Problem statement: Every line of the entries below that includes "lines" belongs in the answer, copied as written.

Dataset entries:
┏━━

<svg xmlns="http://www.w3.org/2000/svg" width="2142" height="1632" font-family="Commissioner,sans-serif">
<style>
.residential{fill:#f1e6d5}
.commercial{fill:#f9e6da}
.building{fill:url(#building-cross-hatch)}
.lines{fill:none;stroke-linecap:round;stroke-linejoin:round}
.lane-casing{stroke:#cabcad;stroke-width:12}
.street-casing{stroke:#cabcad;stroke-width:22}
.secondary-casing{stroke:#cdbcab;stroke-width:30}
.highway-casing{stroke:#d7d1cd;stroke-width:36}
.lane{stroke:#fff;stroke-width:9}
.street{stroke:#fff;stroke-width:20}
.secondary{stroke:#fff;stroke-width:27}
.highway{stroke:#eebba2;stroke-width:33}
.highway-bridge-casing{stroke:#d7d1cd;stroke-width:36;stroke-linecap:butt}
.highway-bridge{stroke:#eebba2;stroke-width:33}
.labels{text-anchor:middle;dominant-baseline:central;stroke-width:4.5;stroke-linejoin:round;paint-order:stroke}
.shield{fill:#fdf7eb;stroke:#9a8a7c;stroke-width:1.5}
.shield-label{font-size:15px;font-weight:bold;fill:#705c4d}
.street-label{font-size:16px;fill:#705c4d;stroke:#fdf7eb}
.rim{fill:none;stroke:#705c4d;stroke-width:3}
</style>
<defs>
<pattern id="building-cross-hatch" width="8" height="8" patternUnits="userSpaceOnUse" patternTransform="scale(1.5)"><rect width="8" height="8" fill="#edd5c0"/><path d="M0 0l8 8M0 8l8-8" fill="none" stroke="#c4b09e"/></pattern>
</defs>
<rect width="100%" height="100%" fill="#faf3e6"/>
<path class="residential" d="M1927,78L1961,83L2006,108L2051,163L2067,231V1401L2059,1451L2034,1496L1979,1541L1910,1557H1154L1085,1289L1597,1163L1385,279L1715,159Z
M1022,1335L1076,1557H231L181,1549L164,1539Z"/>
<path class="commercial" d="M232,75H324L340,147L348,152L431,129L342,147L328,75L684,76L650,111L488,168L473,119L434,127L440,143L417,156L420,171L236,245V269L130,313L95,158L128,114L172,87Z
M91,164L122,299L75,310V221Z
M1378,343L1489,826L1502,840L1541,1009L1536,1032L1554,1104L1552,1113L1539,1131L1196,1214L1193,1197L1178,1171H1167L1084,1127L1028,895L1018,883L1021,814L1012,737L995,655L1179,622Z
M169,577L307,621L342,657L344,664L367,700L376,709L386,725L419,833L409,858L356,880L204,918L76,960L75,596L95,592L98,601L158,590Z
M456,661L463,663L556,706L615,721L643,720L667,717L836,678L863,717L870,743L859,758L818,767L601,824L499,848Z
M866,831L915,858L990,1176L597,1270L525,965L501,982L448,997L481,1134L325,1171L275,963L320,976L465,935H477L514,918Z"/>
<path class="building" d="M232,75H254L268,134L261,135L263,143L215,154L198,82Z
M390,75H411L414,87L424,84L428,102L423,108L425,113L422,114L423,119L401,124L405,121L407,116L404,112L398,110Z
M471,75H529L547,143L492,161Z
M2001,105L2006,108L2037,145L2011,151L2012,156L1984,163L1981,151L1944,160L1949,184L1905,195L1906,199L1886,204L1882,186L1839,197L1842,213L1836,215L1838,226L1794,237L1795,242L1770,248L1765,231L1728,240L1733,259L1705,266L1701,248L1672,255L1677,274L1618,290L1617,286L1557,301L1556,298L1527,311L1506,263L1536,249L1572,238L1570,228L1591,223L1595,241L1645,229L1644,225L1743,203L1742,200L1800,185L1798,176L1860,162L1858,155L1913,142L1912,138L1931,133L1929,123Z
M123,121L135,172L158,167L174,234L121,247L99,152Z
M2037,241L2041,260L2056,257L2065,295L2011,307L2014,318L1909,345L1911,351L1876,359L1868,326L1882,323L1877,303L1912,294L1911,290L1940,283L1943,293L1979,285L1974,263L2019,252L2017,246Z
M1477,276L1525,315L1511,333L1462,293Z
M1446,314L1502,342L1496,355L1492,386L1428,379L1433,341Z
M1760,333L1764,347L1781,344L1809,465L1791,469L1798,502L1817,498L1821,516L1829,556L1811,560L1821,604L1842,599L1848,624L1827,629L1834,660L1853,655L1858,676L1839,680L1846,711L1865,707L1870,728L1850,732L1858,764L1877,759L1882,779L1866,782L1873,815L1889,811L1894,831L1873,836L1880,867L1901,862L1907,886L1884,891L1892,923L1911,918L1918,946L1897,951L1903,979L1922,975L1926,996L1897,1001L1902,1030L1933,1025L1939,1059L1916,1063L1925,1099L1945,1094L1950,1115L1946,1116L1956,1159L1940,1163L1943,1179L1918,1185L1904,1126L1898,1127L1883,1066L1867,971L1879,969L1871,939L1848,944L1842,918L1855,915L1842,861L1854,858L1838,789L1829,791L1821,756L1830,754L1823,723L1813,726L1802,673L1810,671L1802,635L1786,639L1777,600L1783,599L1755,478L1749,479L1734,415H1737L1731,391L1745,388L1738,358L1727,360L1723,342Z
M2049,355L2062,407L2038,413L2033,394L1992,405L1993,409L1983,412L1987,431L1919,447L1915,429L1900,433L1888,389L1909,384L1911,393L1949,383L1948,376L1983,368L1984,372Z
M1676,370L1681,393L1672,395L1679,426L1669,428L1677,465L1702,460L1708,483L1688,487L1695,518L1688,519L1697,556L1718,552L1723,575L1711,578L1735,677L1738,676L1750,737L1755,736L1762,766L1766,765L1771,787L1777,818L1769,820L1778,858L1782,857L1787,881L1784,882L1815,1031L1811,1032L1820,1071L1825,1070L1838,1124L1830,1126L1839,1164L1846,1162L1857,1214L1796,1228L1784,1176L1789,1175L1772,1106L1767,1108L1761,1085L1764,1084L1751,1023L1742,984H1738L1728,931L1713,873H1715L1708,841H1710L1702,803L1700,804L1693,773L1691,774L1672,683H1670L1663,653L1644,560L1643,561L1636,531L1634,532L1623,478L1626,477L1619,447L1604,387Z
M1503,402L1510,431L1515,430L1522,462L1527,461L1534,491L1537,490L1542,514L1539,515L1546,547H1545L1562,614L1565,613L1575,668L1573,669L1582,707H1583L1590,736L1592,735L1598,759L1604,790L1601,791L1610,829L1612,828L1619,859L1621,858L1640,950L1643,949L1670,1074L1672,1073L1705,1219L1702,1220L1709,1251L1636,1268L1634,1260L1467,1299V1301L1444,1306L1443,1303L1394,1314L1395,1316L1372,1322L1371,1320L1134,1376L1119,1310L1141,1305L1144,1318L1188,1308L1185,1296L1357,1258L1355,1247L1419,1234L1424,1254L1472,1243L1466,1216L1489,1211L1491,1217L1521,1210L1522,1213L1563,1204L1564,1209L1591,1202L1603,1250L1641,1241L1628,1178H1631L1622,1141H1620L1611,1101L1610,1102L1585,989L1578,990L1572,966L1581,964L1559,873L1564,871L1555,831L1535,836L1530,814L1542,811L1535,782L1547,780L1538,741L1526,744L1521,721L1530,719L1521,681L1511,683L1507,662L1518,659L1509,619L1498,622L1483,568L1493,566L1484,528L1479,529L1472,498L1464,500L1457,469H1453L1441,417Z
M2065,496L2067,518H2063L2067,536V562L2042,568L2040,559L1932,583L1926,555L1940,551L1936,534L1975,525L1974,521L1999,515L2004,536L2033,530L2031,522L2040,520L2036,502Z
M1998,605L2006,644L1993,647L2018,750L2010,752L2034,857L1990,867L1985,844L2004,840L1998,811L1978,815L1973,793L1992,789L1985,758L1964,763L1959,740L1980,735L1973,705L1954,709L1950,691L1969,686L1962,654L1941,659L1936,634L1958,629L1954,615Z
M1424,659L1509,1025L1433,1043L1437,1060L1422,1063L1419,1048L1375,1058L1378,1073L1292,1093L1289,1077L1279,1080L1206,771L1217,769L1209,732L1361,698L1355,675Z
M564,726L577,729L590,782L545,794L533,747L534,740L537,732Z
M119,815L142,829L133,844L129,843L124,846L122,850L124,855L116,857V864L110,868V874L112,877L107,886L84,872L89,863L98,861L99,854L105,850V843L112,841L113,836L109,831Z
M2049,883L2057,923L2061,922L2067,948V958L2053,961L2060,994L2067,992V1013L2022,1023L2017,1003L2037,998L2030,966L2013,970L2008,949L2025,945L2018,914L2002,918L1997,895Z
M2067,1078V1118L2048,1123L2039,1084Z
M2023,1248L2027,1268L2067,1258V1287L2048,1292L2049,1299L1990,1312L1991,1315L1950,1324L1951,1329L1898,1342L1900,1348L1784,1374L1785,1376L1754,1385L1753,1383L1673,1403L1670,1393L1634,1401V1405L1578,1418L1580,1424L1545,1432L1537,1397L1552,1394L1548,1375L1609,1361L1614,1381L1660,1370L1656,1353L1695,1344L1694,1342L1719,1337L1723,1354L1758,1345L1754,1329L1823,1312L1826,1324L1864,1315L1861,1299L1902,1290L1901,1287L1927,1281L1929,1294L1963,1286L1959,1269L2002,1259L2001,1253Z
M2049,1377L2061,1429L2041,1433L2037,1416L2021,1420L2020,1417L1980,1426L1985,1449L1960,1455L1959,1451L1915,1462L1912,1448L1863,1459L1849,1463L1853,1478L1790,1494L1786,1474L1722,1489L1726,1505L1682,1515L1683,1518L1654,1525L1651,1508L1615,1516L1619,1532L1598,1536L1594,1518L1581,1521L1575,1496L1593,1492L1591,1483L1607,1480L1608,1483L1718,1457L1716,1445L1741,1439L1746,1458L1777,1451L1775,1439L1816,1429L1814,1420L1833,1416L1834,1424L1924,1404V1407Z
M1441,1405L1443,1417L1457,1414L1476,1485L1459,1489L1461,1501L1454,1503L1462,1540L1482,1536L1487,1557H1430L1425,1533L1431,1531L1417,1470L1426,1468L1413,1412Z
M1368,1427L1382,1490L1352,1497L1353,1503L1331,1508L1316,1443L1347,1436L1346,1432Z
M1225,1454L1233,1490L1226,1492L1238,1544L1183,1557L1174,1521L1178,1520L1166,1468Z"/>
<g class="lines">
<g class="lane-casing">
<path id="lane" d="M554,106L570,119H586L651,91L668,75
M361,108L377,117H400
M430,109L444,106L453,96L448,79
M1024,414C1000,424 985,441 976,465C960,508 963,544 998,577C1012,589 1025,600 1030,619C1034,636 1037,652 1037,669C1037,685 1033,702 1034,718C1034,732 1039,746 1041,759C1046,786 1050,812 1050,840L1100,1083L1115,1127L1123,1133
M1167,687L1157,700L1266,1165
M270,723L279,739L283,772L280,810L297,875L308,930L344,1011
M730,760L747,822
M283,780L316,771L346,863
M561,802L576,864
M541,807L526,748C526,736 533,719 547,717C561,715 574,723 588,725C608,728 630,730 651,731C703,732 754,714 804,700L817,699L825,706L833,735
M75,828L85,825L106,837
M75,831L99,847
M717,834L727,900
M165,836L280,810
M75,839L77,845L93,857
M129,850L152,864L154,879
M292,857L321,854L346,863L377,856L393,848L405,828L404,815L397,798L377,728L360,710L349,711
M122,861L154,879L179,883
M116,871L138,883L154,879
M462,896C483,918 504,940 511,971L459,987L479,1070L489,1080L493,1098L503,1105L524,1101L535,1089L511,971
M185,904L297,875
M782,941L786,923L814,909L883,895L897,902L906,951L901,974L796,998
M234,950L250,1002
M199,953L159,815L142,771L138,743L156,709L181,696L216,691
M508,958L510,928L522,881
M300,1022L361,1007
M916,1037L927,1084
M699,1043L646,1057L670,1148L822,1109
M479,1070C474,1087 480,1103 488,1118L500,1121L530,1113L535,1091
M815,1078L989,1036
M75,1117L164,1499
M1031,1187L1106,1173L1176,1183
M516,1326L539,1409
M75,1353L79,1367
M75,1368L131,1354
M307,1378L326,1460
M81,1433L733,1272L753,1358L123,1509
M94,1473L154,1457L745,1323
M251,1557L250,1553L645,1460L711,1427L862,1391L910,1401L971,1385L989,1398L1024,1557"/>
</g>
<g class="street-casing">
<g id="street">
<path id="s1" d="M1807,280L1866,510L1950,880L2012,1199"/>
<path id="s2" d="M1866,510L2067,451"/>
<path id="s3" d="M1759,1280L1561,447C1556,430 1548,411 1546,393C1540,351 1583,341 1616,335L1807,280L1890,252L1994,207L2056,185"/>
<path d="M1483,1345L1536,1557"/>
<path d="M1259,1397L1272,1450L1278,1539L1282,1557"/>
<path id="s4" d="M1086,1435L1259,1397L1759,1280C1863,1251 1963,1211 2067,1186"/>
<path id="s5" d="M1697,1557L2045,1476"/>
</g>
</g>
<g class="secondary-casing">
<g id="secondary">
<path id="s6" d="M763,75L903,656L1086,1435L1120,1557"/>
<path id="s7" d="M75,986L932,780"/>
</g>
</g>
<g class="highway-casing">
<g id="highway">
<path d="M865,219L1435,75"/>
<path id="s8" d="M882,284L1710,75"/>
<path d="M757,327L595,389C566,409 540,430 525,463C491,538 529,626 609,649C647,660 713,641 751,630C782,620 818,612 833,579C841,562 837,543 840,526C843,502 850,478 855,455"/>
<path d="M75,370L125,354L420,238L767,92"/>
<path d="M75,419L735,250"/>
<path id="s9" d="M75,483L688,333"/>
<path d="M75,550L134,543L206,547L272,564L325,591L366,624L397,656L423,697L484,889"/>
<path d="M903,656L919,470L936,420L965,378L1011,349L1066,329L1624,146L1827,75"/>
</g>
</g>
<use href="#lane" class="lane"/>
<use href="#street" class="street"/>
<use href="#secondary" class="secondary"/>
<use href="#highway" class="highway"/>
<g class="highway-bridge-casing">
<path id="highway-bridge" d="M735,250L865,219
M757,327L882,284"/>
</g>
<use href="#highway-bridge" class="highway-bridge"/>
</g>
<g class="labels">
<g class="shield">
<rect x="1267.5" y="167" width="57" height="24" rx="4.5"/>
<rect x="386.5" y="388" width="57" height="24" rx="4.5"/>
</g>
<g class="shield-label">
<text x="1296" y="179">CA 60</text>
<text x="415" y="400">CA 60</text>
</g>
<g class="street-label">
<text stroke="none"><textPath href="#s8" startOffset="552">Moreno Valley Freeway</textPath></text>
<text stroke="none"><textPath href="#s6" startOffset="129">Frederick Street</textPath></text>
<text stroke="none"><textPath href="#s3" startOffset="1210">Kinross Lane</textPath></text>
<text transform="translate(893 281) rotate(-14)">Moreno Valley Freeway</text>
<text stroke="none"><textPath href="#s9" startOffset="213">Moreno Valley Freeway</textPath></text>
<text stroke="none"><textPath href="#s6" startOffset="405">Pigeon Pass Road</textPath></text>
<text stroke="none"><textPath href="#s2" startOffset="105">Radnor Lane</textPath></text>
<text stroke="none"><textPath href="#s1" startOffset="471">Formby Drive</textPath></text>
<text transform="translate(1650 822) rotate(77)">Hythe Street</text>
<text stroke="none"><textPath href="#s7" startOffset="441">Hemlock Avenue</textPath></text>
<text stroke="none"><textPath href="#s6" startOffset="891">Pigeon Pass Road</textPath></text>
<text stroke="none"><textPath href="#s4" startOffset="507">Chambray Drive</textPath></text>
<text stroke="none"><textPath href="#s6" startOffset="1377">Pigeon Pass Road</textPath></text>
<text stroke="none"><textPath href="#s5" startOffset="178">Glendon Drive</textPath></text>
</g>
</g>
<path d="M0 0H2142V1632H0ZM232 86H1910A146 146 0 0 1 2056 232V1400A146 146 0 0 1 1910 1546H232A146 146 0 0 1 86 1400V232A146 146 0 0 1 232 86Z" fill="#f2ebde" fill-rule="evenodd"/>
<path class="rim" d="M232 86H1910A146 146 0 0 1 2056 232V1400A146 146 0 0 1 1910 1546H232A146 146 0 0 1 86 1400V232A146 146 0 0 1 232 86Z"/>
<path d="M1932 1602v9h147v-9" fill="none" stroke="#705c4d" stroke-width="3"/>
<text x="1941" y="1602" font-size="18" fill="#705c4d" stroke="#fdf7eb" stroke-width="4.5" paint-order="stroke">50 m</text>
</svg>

┗━━

Response to this task:
.lines{fill:none;stroke-linecap:round;stroke-linejoin:round}
<g class="lines">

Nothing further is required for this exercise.